To ensure the charity remains a vital lifeline to children and their families, Karen along with her colleagues has a challenging fundraising target of £10million a year to meet. She confirmed that it is indeed a challenge: “Fundraising is hard and it’s relentless, but it remains such a privilege and honour to work at this incredible charity.”
“Successful fundraising is about the people around you, working with an amazing team and colleagues – and I can’t ask for better. I’m surrounded by the best people, and they work so hard. We’re stronger together.”
“The creative side of fundraising is also great, where everyone is throwing around ideas. We have our very special Sunrise Walk in Richmond, where our supporters and families we have cared for join us to raise funds and everyone who comes along and walks by our side, make a difference.”
It’s clear that what lies at the centre of this passion is the unimaginable reality for the families if the hospices didn’t exist, and if their services weren’t available at a time that is already unbearably difficult.

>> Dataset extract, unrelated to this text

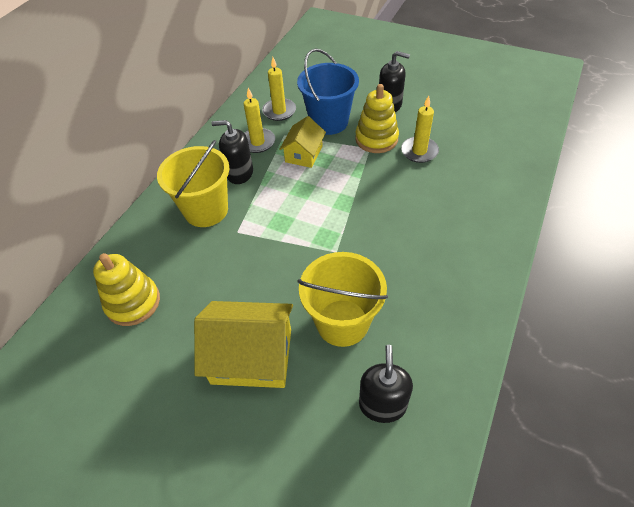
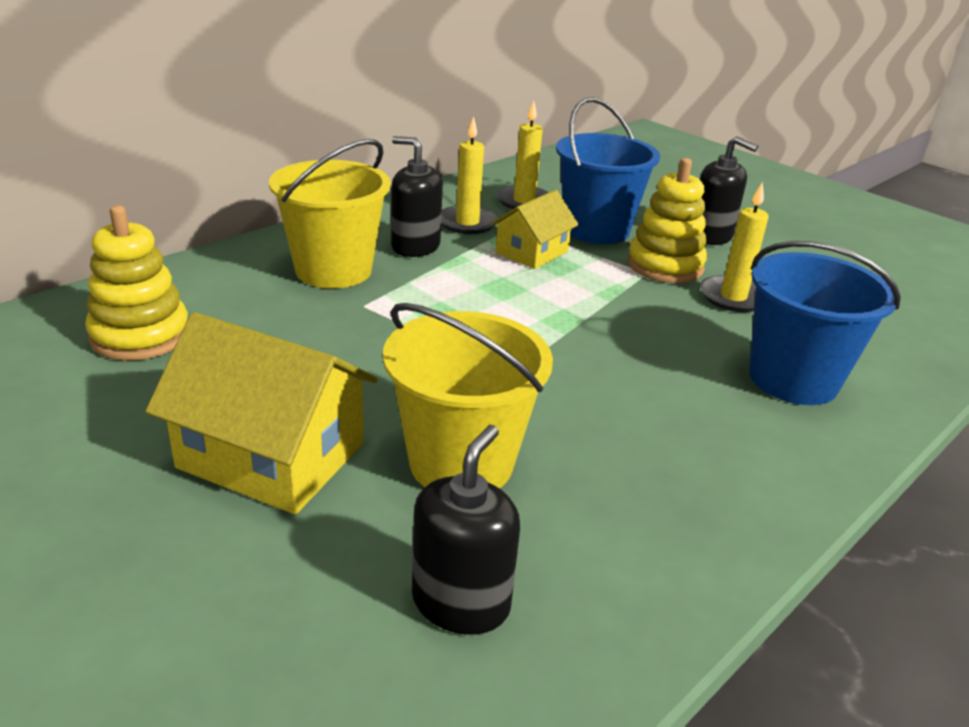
camera: 15 degrees right, 20 degrees down
none -> blue bucket [749,241,901,405]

“When you see and hear what you do at the charity, you’re inspired all the time. Everybody is pushing and pulling in the right direction, and that’s what’s important. The thing we have in common is a shared passion for the charity and what we do.”
Over her 20 years working with Shooting Star, Karen is doubtless that her connection with the families has been the highlight: “It really has been the privilege and honour knowing and meeting so many incredible families. I have seen so many sad times, and so many sunny times. I have been so close to so many families and had their trust to tell their stories.”
Karen’s unwavering dedication to her work was recognised in November 2021, when she was presented with an MBE at Windsor Castle by Princess Anne: “I would have given anything to have my mum and dad there. It was their inspiration and legacy that continues to motivate me everyday.”
“My mum and dad also worked in charity as volunteers. For me, that medal is really dedicated to them and all the children and families I’ve worked with in my 37 years.”
Having achieved great success, Karen imparted some words of wisdom for anyone working in the charity sector and faced with the challenge of fundraising.
“I think you have to touch it and feel it to deliver it. With the children’s hospice, what you see is so tangible – supporters can come and see our work firsthand. You have to love the job with a passion, and you have to love the charity. If you love the charity, then everything else will fall into place.”